CHECK YOUR UNDERSTANDING:
A - Write out the coaching article word for word, everything from "In this story, though, all" down to "to classroom use.".
B - Continue the article on coaching and teacher efficacy, picking up after its final sentence.

TEXT BLOCK:
Four Myths on Coaching and Efficacy
Let’s rethink the support we provide teachers so they can immediately and practically create positive change in their classrooms.
Do the best you can until you know better. Then when you know better, do better. —Maya Angelou
During her final coaching meeting of the year, veteran teacher Ashley (a pseudonym) remarked to her coach Lauren (coauthor), “As I’ve changed my practice, my students are engaged and learning so much more! I’m old-school. The way I taught is what I experienced as a student, but now I see it wasn’t working for my students.”
A seasoned teacher of 15 years, Ashley taught 3rd grade in a racially diverse elementary school in an urban district. She had been paired with Lauren by her administrator and had been open to feedback throughout the coaching process. But she was also skeptical because the professional development she typically experienced was boring and ineffective, including work around culturally responsive teaching. In her first coaching meeting, Ashley was generally positive, but also revealed a deficit-oriented mindset about students: “Most of my students are fine, but some of them just don’t care.”
Lauren observed Ashley teaching a math lesson. Ashley’s strengths were obvious: a clear lesson goal and good organization. But when her coach focused on what the students were saying and doing, there wasn’t much to see. Ashley talked for more than 90 percent of the lesson, while students sat with no task except to raise their hand, and just 9 of the 31 students were called on or spoke at all. More than half of the responses came from the same three Latinx girls.
In our experience as coaches, this is a far too common scene in classrooms across America. A well-run classroom is seen as one that is silent and orderly, especially if those students are Black and Brown. A handful of student volunteers participate throughout the lesson, but the doing and thinking and talking is carried by the teacher, most often a white woman.
In this story, though, all that changed. Ashley and Lauren met together for coaching the next day. After building rapport and celebrating her “glows,” Lauren shared the classroom observation data she’d collected and then named a specific instructional strategy for increasing equitable student voice—one that required every student to respond simultaneously. Ashley was surprised by the clarity of the data and saw the need for shifting her practice. Together they pivoted to do something that is missing from many coaching meetings—practice—so that Ashley had the opportunity to try out her new learning, not just discuss it. Practice helps teachers transfer their learning to classroom use.
In Lauren’s next observation of Ashley, she noticed 100 percent of students responded to four different prompts and Ashley reduced her “air time” to just 60 percent of the lesson. After several weeks of supporting Ashley in being increasingly equitable in her practice (she now facilitates lessons where students carry 80 percent of the cognitive load), Lauren shifted into discussing Ashley’s relationship with her students and the apparent deficit mindset that impacted her expectations of them. Because she had already seen a significant impact on her students as she changed her practices, Ashley was open to addressing her implicit biases about students.

DATA TO EXAMINE:
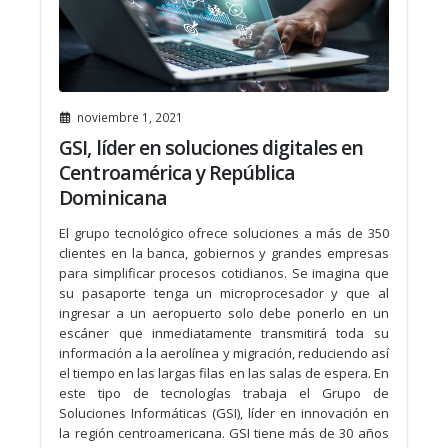
noviembre 1, 2021
GSI, líder en soluciones digitales en
Centroamérica y República
Dominicana
El grupo tecnológico ofrece soluciones a más de 350
clientes en la banca, gobiernos y grandes empresas
para simplificar procesos cotidianos. Se imagina que
su pasaporte tenga un microprocesador y que al
ingresar a un aeropuerto solo debe ponerlo en un
escáner que inmediatamente transmitirá toda su
información a la aerolínea y migración, reduciendo así
el tiempo en las largas filas en las salas de espera. En
este tipo de tecnologías trabaja el Grupo de
Soluciones Informáticas (GSI), líder en innovación en
la región centroamericana. GSI tiene más de 30 años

ANSWER SECTION:
A -
In this story, though, all that changed. Ashley and Lauren met together for coaching the next day. After building rapport and celebrating her “glows,” Lauren shared the classroom observation data she’d collected and then named a specific instructional strategy for increasing equitable student voice—one that required every student to respond simultaneously. Ashley was surprised by the clarity of the data and saw the need for shifting her practice. Together they pivoted to do something that is missing from many coaching meetings—practice—so that Ashley had the opportunity to try out her new learning, not just discuss it. Practice helps teachers transfer their learning to classroom use.

B -
The Myths of Efficacy
We’ve seen this same growth and success that Ashley displayed played out over hundreds of coaching partnerships across the country, leading to more equitable and engaging classroom experiences for students. We call coaching like this “choreographed coaching”—a model of instructional coaching that is equity-centered, data-backed, directive, and practice-based. Just like dancers, professional musicians, and top athletes, the most skilled teachers, as well as new teachers and those struggling with a particular challenge, deserve a coach who directly supports their growth as professionals.
Unfortunately, not all instructional coaching and teacher training sessions are equally useful for cultivating teacher efficacy. Many professional development opportunities and coaching programs are centered around myths and practices that, while well-intentioned, are actually largely detrimental for teacher and student growth and, ultimately, for building educational equity. In our experience as teachers and coaches, we’ve seen four myths pop up time and again. Let’s take a closer look at them.
Myth #1: Teacher DEI training makes schools more equitable.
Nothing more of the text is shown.